Divindade perde seu espaço

O mesmo ocorre com os santos outrora materializados em imagens, hoje substituídos pelos pôsteres, camisetas, tatuagens, chaveiros, colares de ídolos do rock. O inglês Peter Watkins, em “Privilégio” (1967) prenuncia esta metamorfose. O astro do rock crucificado sob os holofotes, numa catarse pagã. Koich e Ryu e seus amigos, dentre eles as garotas Tany e Meguni, não percebem esta mutação. Estão inseridos num universo onde isto é comum. A estrutura capitalista do instantâneo, do consumismo desenfreado, criou outra relação com o transcendente, o sagrado.

Desnecessário dizer que cada estrutura sócio-político-ideológica cria seus “objetos de adoração”. E ao fazê-lo soterram os existentes. Mesmo aqueles defendidos pelos que se apegam ao Sagrado, ao Divino, ao “Ser Superior”. O capitalismo, para atender seus interesses mercadológicos, os substitui por produtos fetichizados e os tornam “objetos de desejo”. Kore-Eda, talvez não pensasse nessa mutação ao escrever e dirigir seu filme. Mas, em arte, o subconsciente acaba por projetar o que o consciente absorve e o guarda para a construção da obra de arte. E vale o que está na tela.

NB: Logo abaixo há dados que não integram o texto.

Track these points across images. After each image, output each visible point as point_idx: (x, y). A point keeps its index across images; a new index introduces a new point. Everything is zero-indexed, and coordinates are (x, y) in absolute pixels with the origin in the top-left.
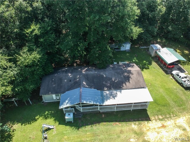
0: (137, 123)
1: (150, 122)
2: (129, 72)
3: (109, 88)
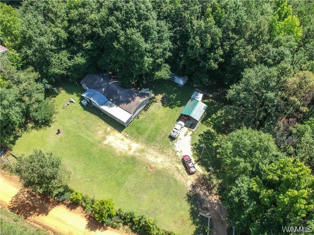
0: (113, 128)
1: (119, 133)
2: (134, 99)
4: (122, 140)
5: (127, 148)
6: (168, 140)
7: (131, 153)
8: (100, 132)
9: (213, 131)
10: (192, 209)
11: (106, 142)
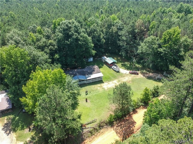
0: (100, 84)
1: (104, 83)
2: (94, 68)
3: (88, 75)
4: (108, 84)
5: (114, 84)
7: (118, 84)
8: (99, 88)
11: (106, 89)
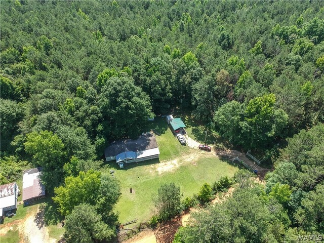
0: (154, 164)
1: (160, 163)
2: (150, 140)
3: (139, 150)
4: (165, 165)
5: (173, 166)
6: (183, 146)
7: (178, 166)
8: (151, 172)
9: (194, 128)
10: (228, 162)
11: (160, 173)
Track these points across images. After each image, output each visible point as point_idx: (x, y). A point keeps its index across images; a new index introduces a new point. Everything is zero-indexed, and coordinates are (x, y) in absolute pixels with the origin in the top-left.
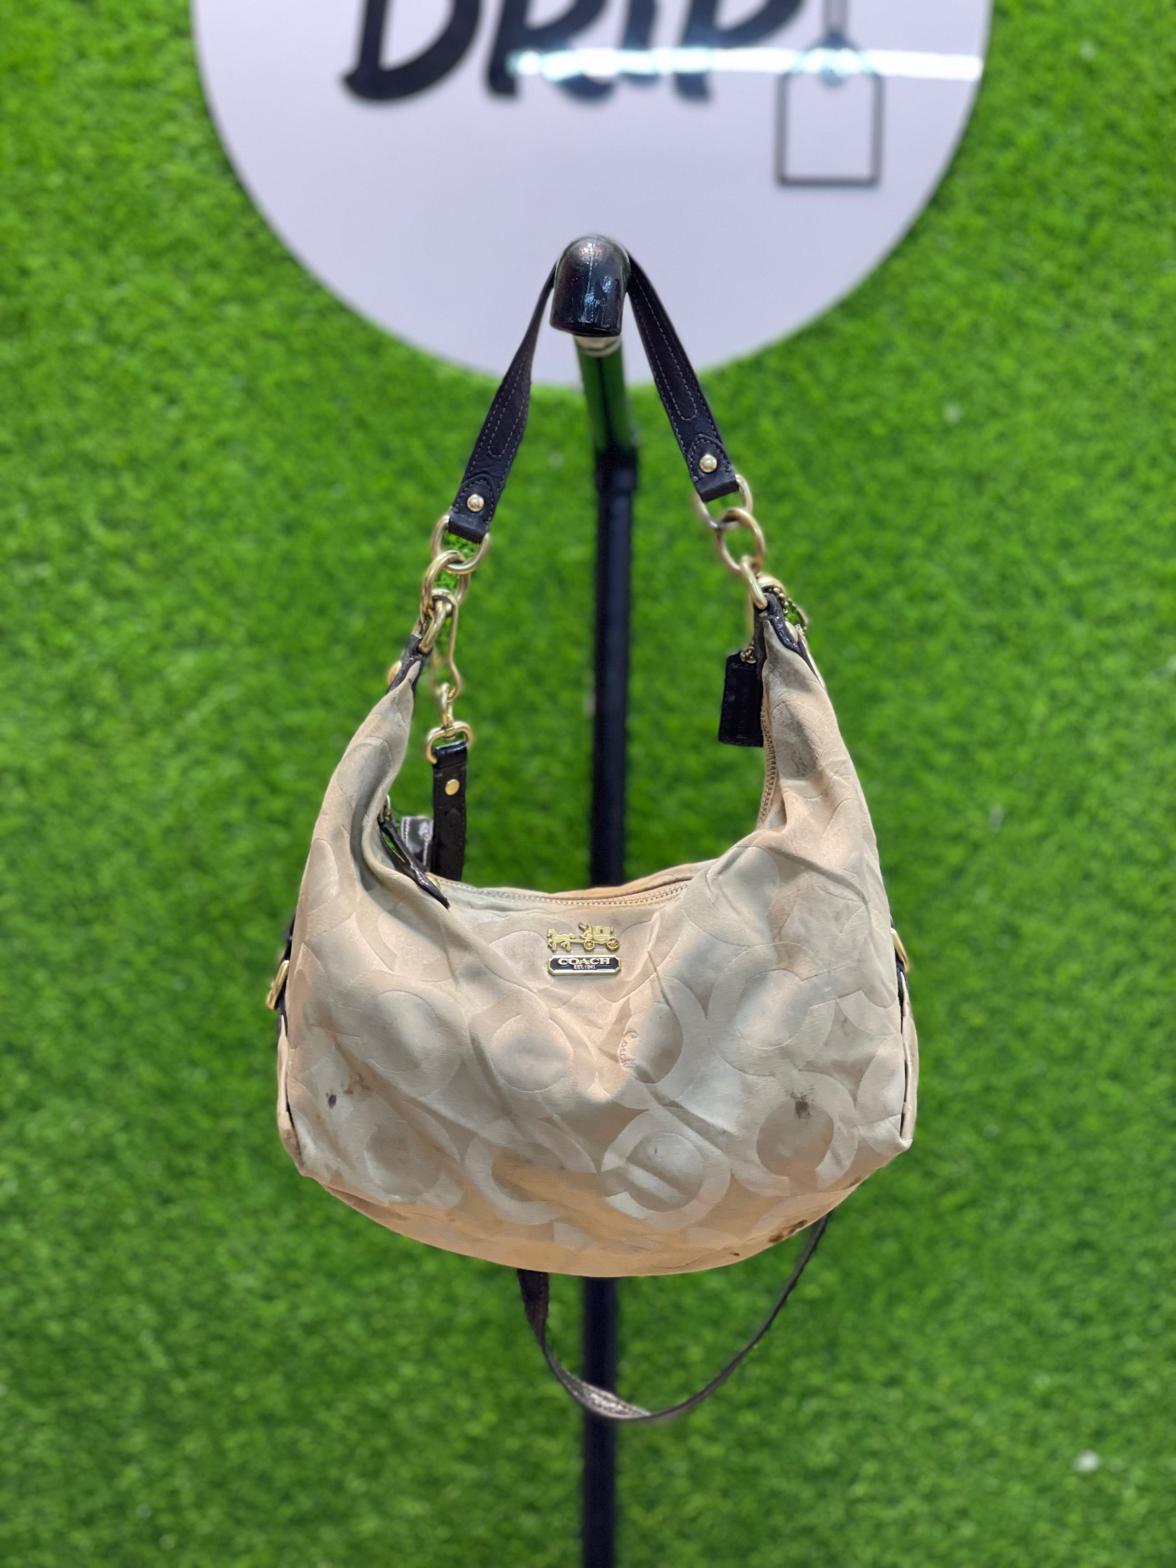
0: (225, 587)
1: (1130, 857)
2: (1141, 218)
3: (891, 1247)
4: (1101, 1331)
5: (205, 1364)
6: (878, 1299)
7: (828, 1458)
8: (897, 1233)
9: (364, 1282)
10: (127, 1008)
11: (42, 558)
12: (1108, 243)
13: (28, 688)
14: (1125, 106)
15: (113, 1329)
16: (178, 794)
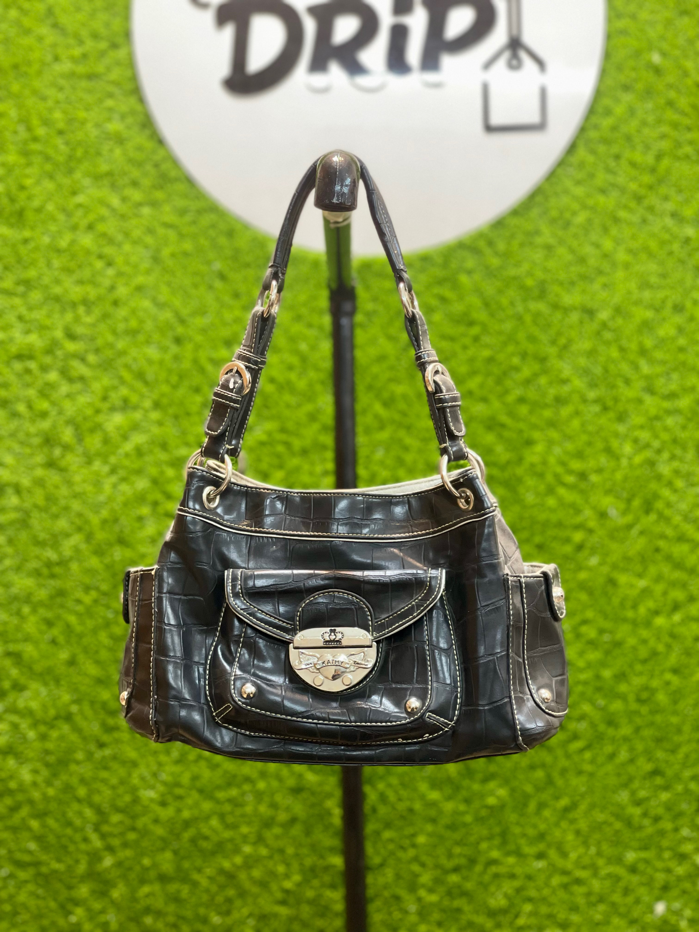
0: (140, 376)
1: (681, 538)
2: (687, 157)
3: (540, 774)
4: (668, 825)
5: (125, 845)
6: (532, 806)
7: (502, 902)
8: (543, 766)
9: (221, 795)
10: (79, 629)
11: (31, 357)
12: (668, 171)
13: (21, 436)
14: (679, 91)
15: (69, 824)
16: (110, 499)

Koich e Ryu, no instante dos pedidos, invertem as posições de seus desejos. Talvez entendam que o ideal esteja longe de sua intervenção. Não são apenas suas vontades que moverão seus pais. É preciso algo mais, que ainda não apreenderam. Menos Tany, que vive com a mãe e sonha em tornar-se atriz. O pedido não é “a graça recebida”, é o que a faz mover-se em direção ao que almeja. Kore-Eda muda o eixo da crença para a ação. É uma bela desconstrução. É como se dissesse: mova-se! A viagem torna-se, assim, uma forma de descoberta.

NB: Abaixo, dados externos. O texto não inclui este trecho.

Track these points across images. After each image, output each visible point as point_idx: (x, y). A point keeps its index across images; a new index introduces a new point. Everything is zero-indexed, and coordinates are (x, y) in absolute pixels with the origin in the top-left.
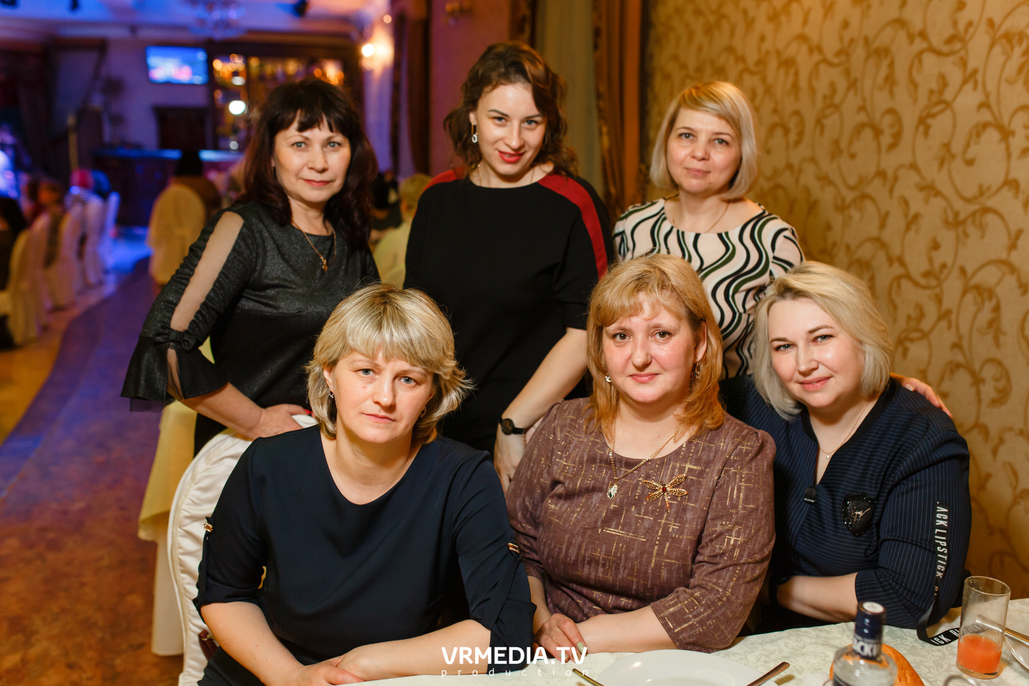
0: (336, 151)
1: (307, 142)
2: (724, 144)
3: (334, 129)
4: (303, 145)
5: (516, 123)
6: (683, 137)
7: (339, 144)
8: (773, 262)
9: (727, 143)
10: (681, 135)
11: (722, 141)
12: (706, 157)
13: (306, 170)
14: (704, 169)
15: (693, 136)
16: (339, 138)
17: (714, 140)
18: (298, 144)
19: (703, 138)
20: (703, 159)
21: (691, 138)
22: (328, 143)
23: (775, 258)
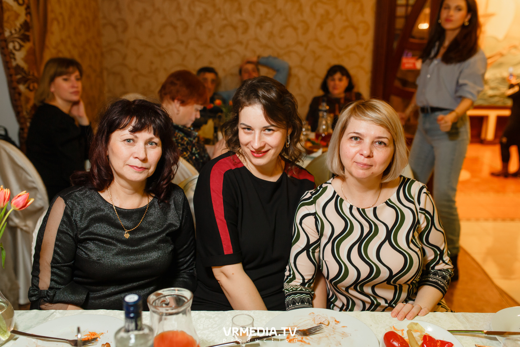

O filme, menos complexo que “Maborosi” (Sobre a crença da garota Yumiko de que a morte prescreve seu caminho, cheio de tragédia) – trata da sociedade japonesa atual. Os personagens, de classe média, configuram o traço comum às sociedades capitalistas. Mães que cuidam sozinhas dos filhos (A mãe de Tany), a fantasia da juventude em ganhar fama (Kenji grava um CD) e a dificuldade de Nozomi em encontrar emprego decente. E os filhos que, na ausência deles, criam seus próprios espaços e fantasias. A aceitação de tal (des) estruturação, como fato dado, ocorre sem questionamento – cada um cuida de si a seu modo.

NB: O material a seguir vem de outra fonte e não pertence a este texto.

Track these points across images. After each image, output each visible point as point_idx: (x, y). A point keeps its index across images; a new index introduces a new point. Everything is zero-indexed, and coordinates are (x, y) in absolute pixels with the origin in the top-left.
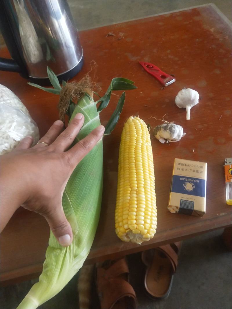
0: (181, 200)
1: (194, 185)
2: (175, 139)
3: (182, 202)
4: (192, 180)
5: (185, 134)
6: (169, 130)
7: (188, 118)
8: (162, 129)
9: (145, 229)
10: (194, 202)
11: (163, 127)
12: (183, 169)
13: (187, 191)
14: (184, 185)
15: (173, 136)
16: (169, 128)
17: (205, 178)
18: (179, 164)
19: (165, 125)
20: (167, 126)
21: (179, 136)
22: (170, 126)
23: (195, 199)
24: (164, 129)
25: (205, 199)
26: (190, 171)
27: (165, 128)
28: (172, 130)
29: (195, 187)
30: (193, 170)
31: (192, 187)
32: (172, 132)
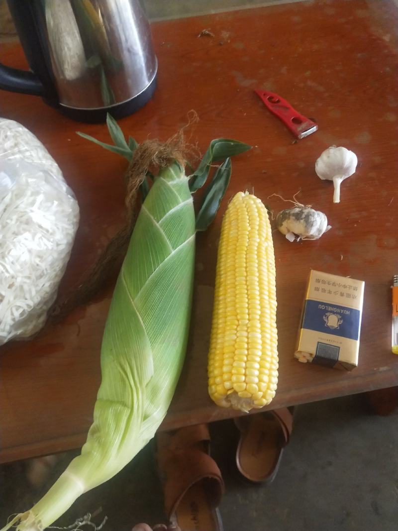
0: (318, 342)
1: (341, 319)
2: (312, 235)
3: (320, 346)
4: (338, 311)
5: (330, 227)
6: (303, 220)
7: (337, 199)
8: (292, 218)
9: (260, 390)
10: (339, 348)
11: (294, 215)
12: (324, 291)
13: (329, 328)
14: (324, 317)
15: (309, 230)
16: (303, 216)
17: (360, 308)
18: (318, 281)
19: (297, 210)
20: (301, 212)
21: (319, 230)
22: (305, 214)
23: (341, 343)
24: (296, 218)
25: (358, 342)
26: (335, 293)
27: (298, 217)
28: (310, 221)
29: (342, 321)
30: (341, 293)
31: (338, 321)
32: (309, 223)
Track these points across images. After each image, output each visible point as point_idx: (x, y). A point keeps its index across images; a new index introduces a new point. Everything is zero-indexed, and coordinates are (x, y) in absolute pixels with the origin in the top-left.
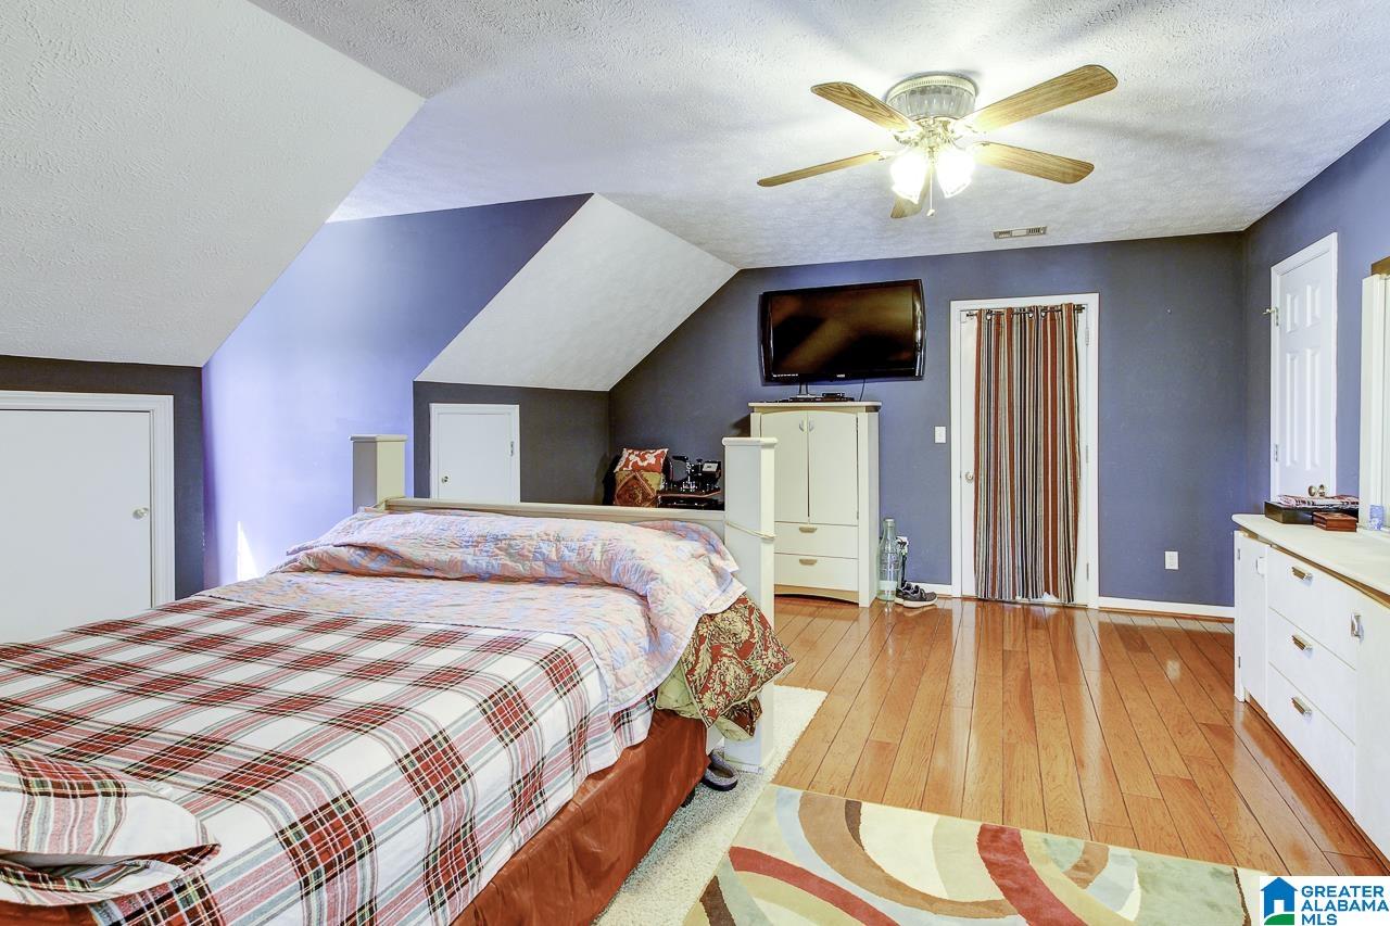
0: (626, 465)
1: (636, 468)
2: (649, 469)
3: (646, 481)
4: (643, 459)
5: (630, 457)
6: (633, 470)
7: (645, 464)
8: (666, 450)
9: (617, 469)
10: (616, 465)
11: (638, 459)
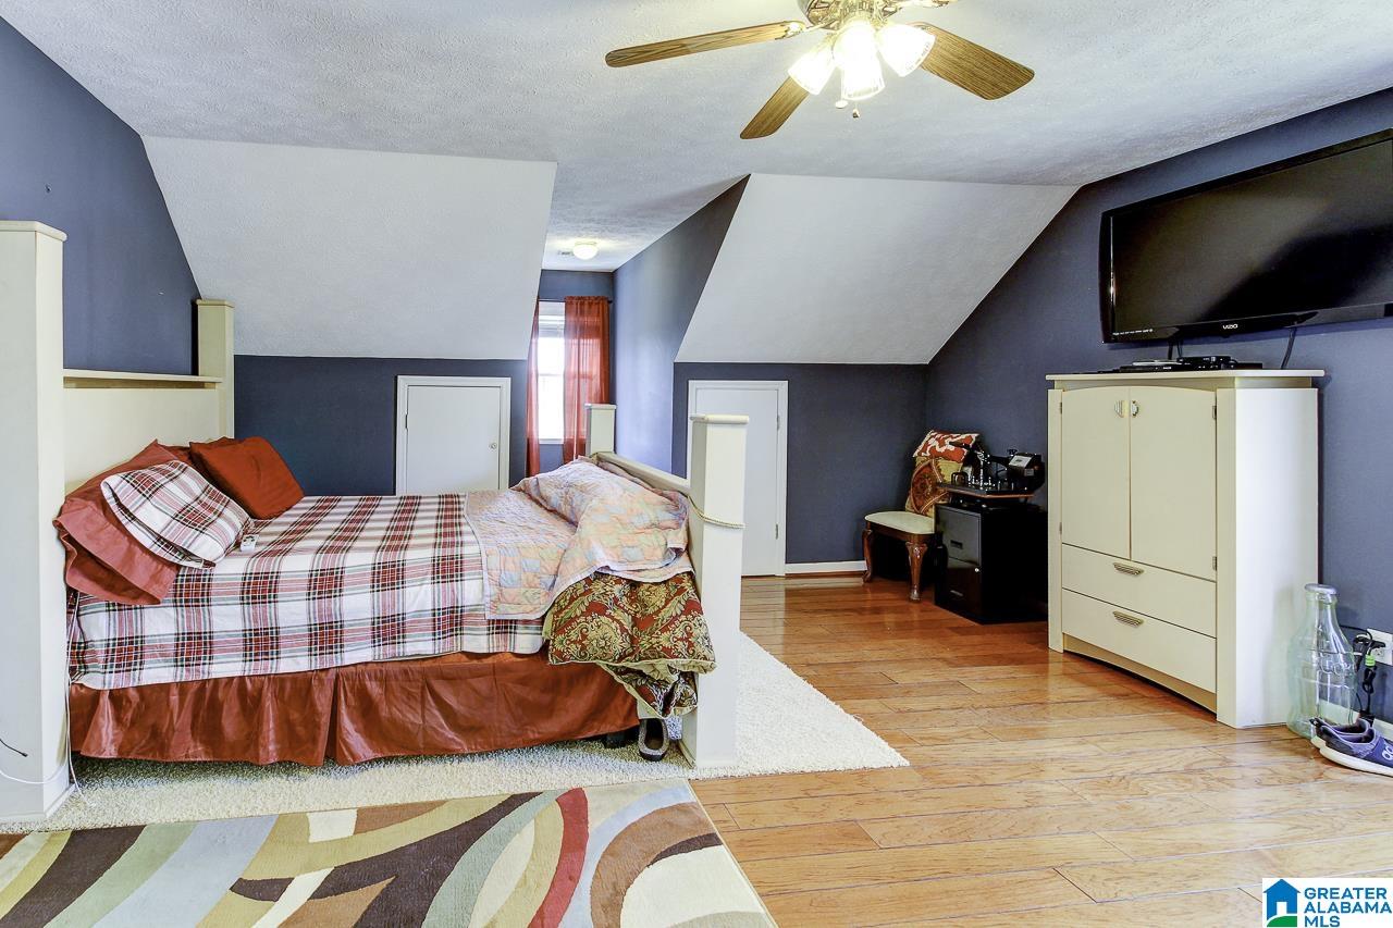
0: (924, 450)
1: (935, 455)
2: (947, 456)
3: (940, 470)
4: (942, 444)
5: (932, 440)
6: (931, 457)
7: (942, 450)
8: (974, 436)
9: (916, 454)
10: (916, 448)
11: (937, 443)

A contraposição a este estado de coisa, mostrando que ela se move, é o comportamento de Tany e dos irmãos Koich e Ryu. Mesmo que se considere a mutação da crença, eles têm a capacidade de transcendê-lo. Transformando-o em ação, caso dela, e mudando seu desejo, caso deles. A capacidade de Kore-Eda de transformá-los em seres reais em meio às citadas contradições torna-os otimistas, pois se trata afinal de descobertas, e estas podem servir de lições para o futuro, ainda que soterre dogmas e crenças.

Ficha técnica:
“O que Eu Mais Desejo” (“Kiseki”).
Drama. Japão, 2011. 128 minutos.
Música: Quruli.
Fotografia: Yamazaki Yotake.
Roteiro/Montagem/Direção: Hirokazu Kore-Eda.
Elenco: Koki Maeda, Ohshirô Maeda, Joe Odagiri, Mene Ohtsura, Kiki Kirin.